One banking source in Milan has told the Financial Times that the limit would make the levy “much more manageable” and would raise an estimated €1.8bn, in contrast with estimates of more than €4.5bn issued by analysts at Jefferies and Equita earlier on Tuesday.
Introduction: UK facing five-year stretch of lost economic growth
Good morning, and welcome to our rolling coverage of business, the financial markets and the world economy.
The UK is on course to experience five years of lost growth, as the economy suffers from a bout of 1970s-style “British diseases”.

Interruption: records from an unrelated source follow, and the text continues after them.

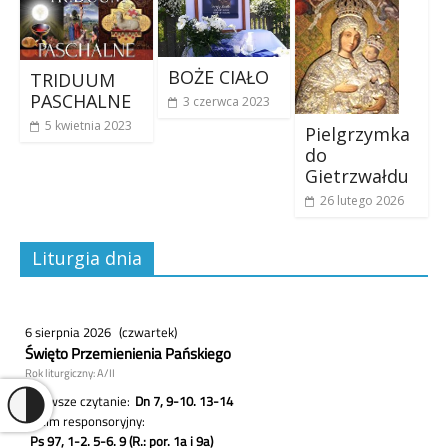
BOŻE CIAŁO
TRIDUUM
PASCHALNE
3 czerwca 2023
5 kwietnia 2023
Pielgrzymka
do
Gietrzwałdu
26 lutego 2026
Liturgia dnia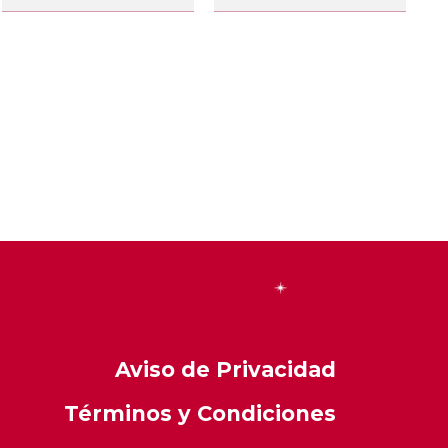
Aviso de Privacidad
Términos y Condiciones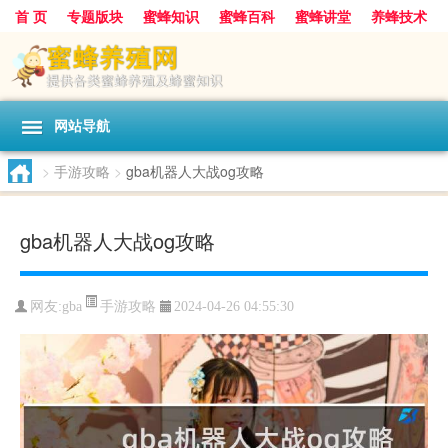
首 页
专题版块
蜜蜂知识
蜜蜂百科
蜜蜂讲堂
养蜂技术
中华蜜蜂
蜂蜜
胡蜂
蜂蜜知识
蜂蜜问答
网站导航
>
手游攻略
>
gba机器人大战og攻略
gba机器人大战og攻略
手游攻略
网友:
gba
2024-04-26 04:55:30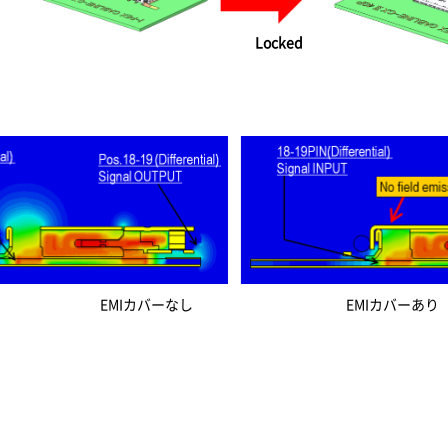
Locked
EMIカバーなし EMIカバーあり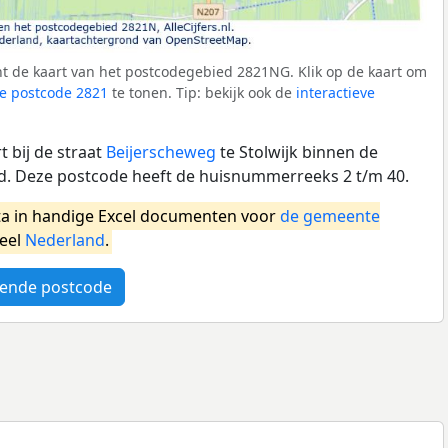
t de kaart van het postcodegebied 2821NG. Klik op de kaart om
e postcode 2821
te tonen. Tip: bekijk ook de
interactieve
 bij de straat
Beijerscheweg
te Stolwijk binnen de
 Deze postcode heeft de huisnummerreeks 2 t/m 40.
a in handige Excel documenten voor
de gemeente
heel
Nederland
.
ende postcode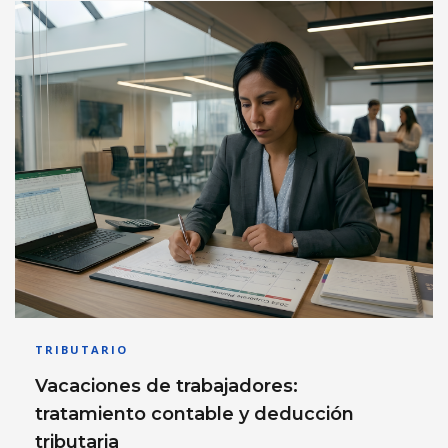
TRIBUTARIO
Vacaciones de trabajadores:
tratamiento contable y deducción
tributaria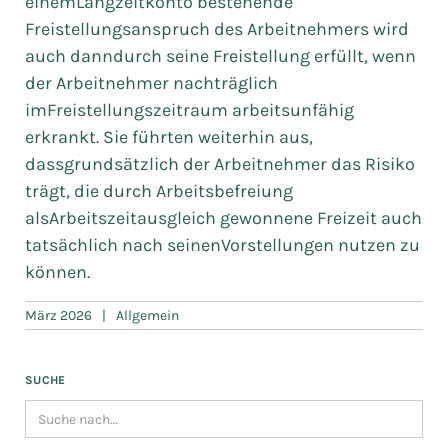
einemLangzeitkonto bestehende
Freistellungsanspruch des Arbeitnehmers wird
auch danndurch seine Freistellung erfüllt, wenn
der Arbeitnehmer nachträglich
imFreistellungszeitraum arbeitsunfähig
erkrankt. Sie führten weiterhin aus,
dassgrundsätzlich der Arbeitnehmer das Risiko
trägt, die durch Arbeitsbefreiung
alsArbeitszeitausgleich gewonnene Freizeit auch
tatsächlich nach seinenVorstellungen nutzen zu
können.
März 2026
|
Allgemein
SUCHE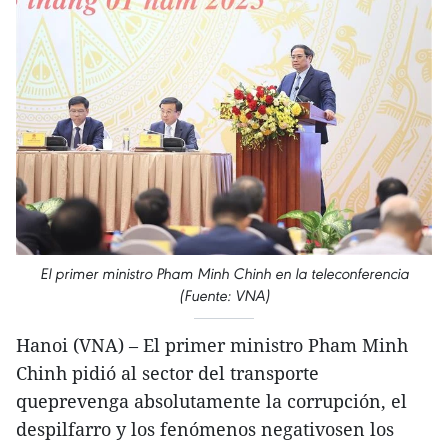
El primer ministro Pham Minh Chinh en la teleconferencia
(Fuente: VNA)
Hanoi (VNA) – El primer ministro Pham Minh
Chinh pidió al sector del transporte
queprevenga absolutamente la corrupción, el
despilfarro y los fenómenos negativosen los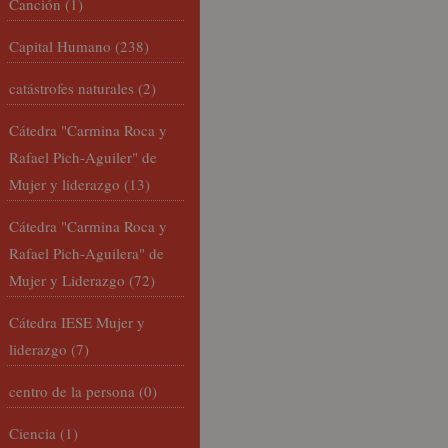
Canción
(1)
Capital Humano
(238)
catástrofes naturales
(2)
Cátedra "Carmina Roca y
Rafael Pich-Aguiler" de
Mujer y liderazgo
(13)
Cátedra "Carmina Roca y
Rafael Pich-Aguilera" de
Mujer y Liderazgo
(72)
Cátedra IESE Mujer y
liderazgo
(7)
centro de la persona
(0)
Ciencia
(1)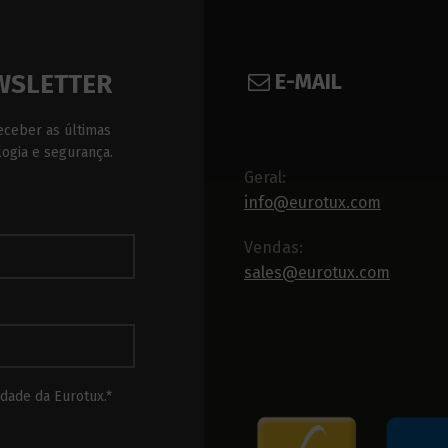
E-MAIL
WSLETTER
eceber as últimas
logia e segurança.
Geral:
info@eurotux.com
Vendas:
sales@eurotux.com
dade da Eurotux.*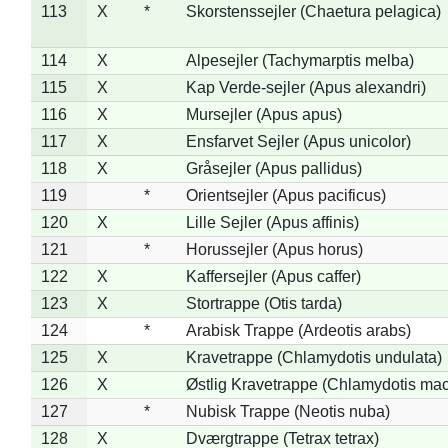
113
X
*
Skorstenssejler (Chaetura pelagica)
114
X
Alpesejler (Tachymarptis melba)
115
X
Kap Verde-sejler (Apus alexandri)
116
X
Mursejler (Apus apus)
117
X
Ensfarvet Sejler (Apus unicolor)
118
X
Gråsejler (Apus pallidus)
119
*
Orientsejler (Apus pacificus)
120
X
Lille Sejler (Apus affinis)
121
*
Horussejler (Apus horus)
122
X
Kaffersejler (Apus caffer)
123
X
Stortrappe (Otis tarda)
124
*
Arabisk Trappe (Ardeotis arabs)
125
X
Kravetrappe (Chlamydotis undulata)
126
X
Østlig Kravetrappe (Chlamydotis mac
127
*
Nubisk Trappe (Neotis nuba)
128
X
Dværgtrappe (Tetrax tetrax)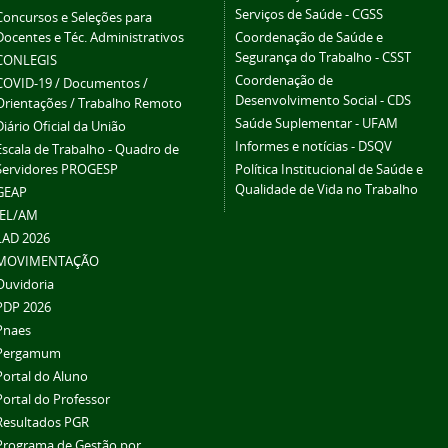
Serviços de Saúde - CGSS
Concursos e Seleções para
Docentes e Téc. Administrativos
Coordenação de Saúde e
Segurança do Trabalho - CSST
CONLEGIS
Coordenação de
COVID-19 / Documentos /
Desenvolvimento Social - CDS
Orientações / Trabalho Remoto
Saúde Suplementar - UFAM
Diário Oficial da União
Informes e notícias - DSQV
Escala de Trabalho - Quadro de
Servidores PROGESP
Política Institucional de Saúde e
Qualidade de Vida no Trabalho
GEAP
IEL/AM
LAD 2026
MOVIMENTAÇÃO
Ouvidoria
PDP 2026
Pnaes
Pergamum
Portal do Aluno
Portal do Professor
Resultados PGR
Programa de Gestão por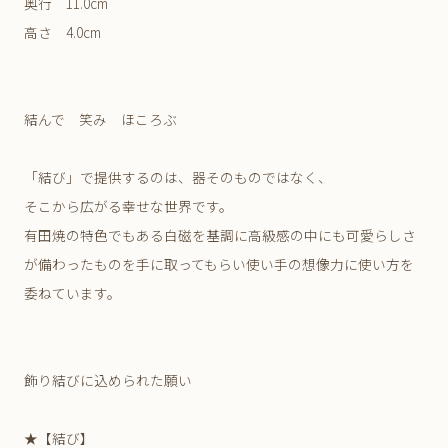
奥行 11.0cm
高さ 4.0cm
結んで 笑み ほころぶ
「結び」で提供するのは、器そのものではなく、
そこから広がる幸せな世界です。
有田焼の特色でもある白磁を基調に高級感の中にも可愛らしさ
が備わったものを手に取ってもらい使い手の想像力に使い方を
委ねています。
飾り結びに込められた願い
★【結び】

That’s the verdict of the National Institute of Economic and Social Research, the economic thinktank, in its latest, rather grim, quarterly outlook of the UK economy.
NIESR fears that the UK economy, which is 0.5% below its pre-pandemic level, will not rise over that level until the third quarter of 2024. That would be the longest stretch of “lost economic growth” since the aftermath of the Global Financial Crisis.
Professor Stephen Millard, deputy director for macroeconomic modelling and forecasting, says NIESR only expects “stuttering growth” over the next two years:
“The triple supply shocks of Brexit, Covid and the Russian invasion of Ukraine, together with the monetary tightening that has been necessary to bring inflation down, have badly affected the UK economy.
NIESR expects that inflation will remain continually above target until 2025.
It says the UK economy is being buffered by inflation, political churn, a global economic slowdown, the shock of high oil shocks and industrial action – a cocktail of problems reminiscent of the 1970s.
And with productivity stagnant, and growth so low, the poorest will suffer the most, with NIESR predicting that the financial vulnerability of households in the bottom half of the income distribution will rise.
Real wages in many UK regions are expecting to be below pre-pandemic levels by the end of 2024, NIESR says, adding:
More specifically, the East of England, South-East and West Midlands will be below pre-Covid levels, with real wages in the West Midlands projected to be around 5 per cent lower than in 2019.
Also coming up today
China’s economy has fallen into deflation for the first time since early 2021. Consumer prices were 0.3% lower in July than a year ago, highlighting Beijing’s struggle to lift consumption and boost growth.
Michael Hewson of CMC Markets explains:
Chinese deflation has been the proverbial elephant in the room when it comes to recent tightening measures from the Federal Reserve, the ECB, and Bank of England.
How many more rate hikes can we expect in the coming months when there is a clear deflationary impulse coming from Asia, and where is the tipping point when it comes to the risk of overtightening.